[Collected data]
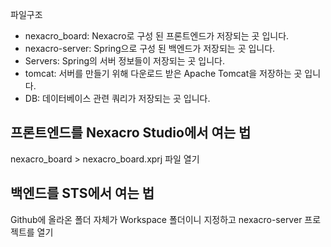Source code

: 파일구조
- nexacro_board: Nexacro로 구성 된 프론트엔드가 저장되는 곳 입니다.
- nexacro-server: Spring으로 구성 된 백엔드가 저장되는 곳 입니다.
- Servers: Spring의 서버 정보들이 저장되는 곳 입니다.
- tomcat: 서버를 만들기 위해 다운로드 받은 Apache Tomcat을 저장하는 곳 입니다.
- DB: 데이터베이스 관련 쿼리가 저장되는 곳 입니다.

## 프론트엔드를 Nexacro Studio에서 여는 법
nexacro_board > nexacro_board.xprj 파일 열기

## 백엔드를 STS에서 여는 법
Github에 올라온 폴더 자체가 Workspace 폴더이니 지정하고 nexacro-server 프로젝트를 열기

REQUIREMENT: Switch every "nexacro-server" in the entries above to "nexacro-backend" and give the lines again with no other changes. Leave the pictures out of your answer.

SOLUTION:
Source code

: 파일구조
- nexacro_board: Nexacro로 구성 된 프론트엔드가 저장되는 곳 입니다.
- nexacro-backend: Spring으로 구성 된 백엔드가 저장되는 곳 입니다.
- Servers: Spring의 서버 정보들이 저장되는 곳 입니다.
- tomcat: 서버를 만들기 위해 다운로드 받은 Apache Tomcat을 저장하는 곳 입니다.
- DB: 데이터베이스 관련 쿼리가 저장되는 곳 입니다.

## 프론트엔드를 Nexacro Studio에서 여는 법
nexacro_board > nexacro_board.xprj 파일 열기

## 백엔드를 STS에서 여는 법
Github에 올라온 폴더 자체가 Workspace 폴더이니 지정하고 nexacro-backend 프로젝트를 열기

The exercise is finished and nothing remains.